The group of 23 state attorneys general joined dozens of former judges questioning the legitimacy of a settlement between the president and the IRS.

MIAMI (CN) — Twenty-three Democratic state attorneys general asked a federal judge Tuesday to probe “egregious misconduct” by President Donald Trump over his $10 billion lawsuit against the IRS and U.S. Department of the Treasury.

In an amicus brief filed in Miami federal court, the state attorneys general argue Trump and Attorney General Todd Blanche conspired to use the justice system to commandeer a favorable settlement for the president and his family.

“The parties’ conduct makes clear that they manufactured a lawsuit for the sole purpose of executing a collusive settlement to benefit the Trump family and enrich President Donald Trump’s political allies, in an end-run around constitutional limits on executive power,” the state attorneys general wrote. “The president sued agencies whose leadership serve at his pleasure so that the Justice Department would be able to use its settlement authority to provide him and his allies with an unlawful and unethical windfall.”

Trump sued the IRS in January, accusing the agency of not properly safeguarding his financial information and allowing a former contractor to access his tax returns and disseminate them to “leftist media outlets” like The New York Times and ProPublica.

The president’s sons, Donald Trump Jr. and Eric Trump, joined the lawsuit along with the Trump Organization. Trump sued in his personal capacity and not in his official capacity as president, but early in the case U.S. District Judge Kathleen Williams questioned the appropriateness of a president suing an agency he controls.

Trump dropped the suit last month in exchange for immunity from past tax audits and the creation of a nearly $1.8 billion “anti-weaponization fund,” meant to help people wrongfully targeted by the government. The fund received immediate bipartisan pushback from those concerned the fund could compensate criminals convicted in the Jan. 6, 2021, riot at the Capitol. The Justice Department subsequently scrapped plans for the fund.

Williams, a Barack Obama appointee, reopened the case to scrutinize the settlement agreement after a group of 35 former federal judges described the deal as “fraud upon the court.”

The state attorneys general echoed that sentiment on Tuesday.

“The conduct of the parties during this litigation makes clear that the court was correct to raise jurisdictional questions, and the ‘settlement’ that purports to resolve the case is further evidence that the litigation has been colored by fraud from the beginning,” the group wrote. “That ‘settlement’ is not a reasonable resolution of the claims asserted here. Instead, it is a mechanism to enrich President Trump’s political allies and attempt to immunize the Trump family from legitimate law enforcement, all at the expense of American taxpayers.”

Trump’s legal team did not immediately respond to a request for the comment, but in a filing earlier this month, his lawyers argued the Justice Department has broad authority over IRS settlements and the court cannot reverse the deal in question.

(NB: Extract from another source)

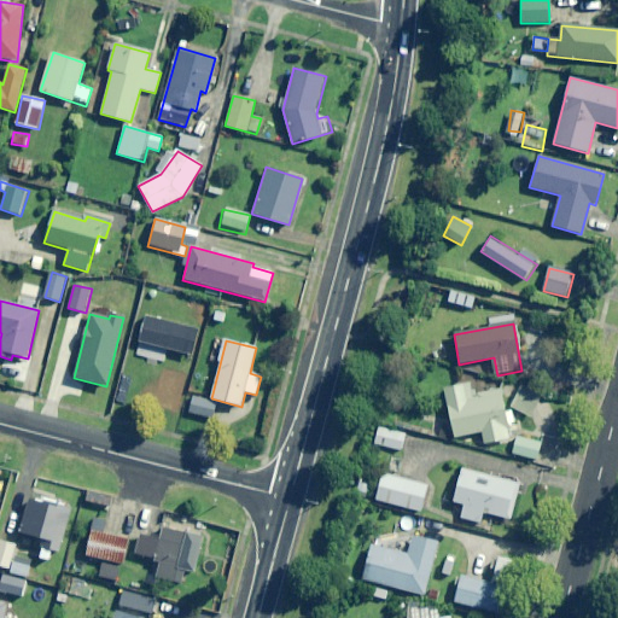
[(472,396),(470,384),(444,389),(454,438),(483,432),(485,444),(511,439),(501,390),(472,396)]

The Treasury Department and the IRS did not immediately respond to a request for comment.

Trump’s lawsuit came after Charles Littlejohn, working as a consultant for the IRS, obtained the tax returns of some of the wealthiest Americans, including Elon Musk and Florida Senator Rick Scott, and leaked them to the press. The subsequent reports in the The New York Times and ProPublica found the country’s richest people paid little to no income tax.

In 2023, the Justice Department charged Littlejohn with unauthorized disclosure of tax returns. Prosecutors claimed he intentionally applied for a job with the IRS to release Trump’s tax returns because the president was “a threat to democracy.”

Littlejohn was convicted in January 2024 and sentenced to five years in prison. He is currently appealing his sentence.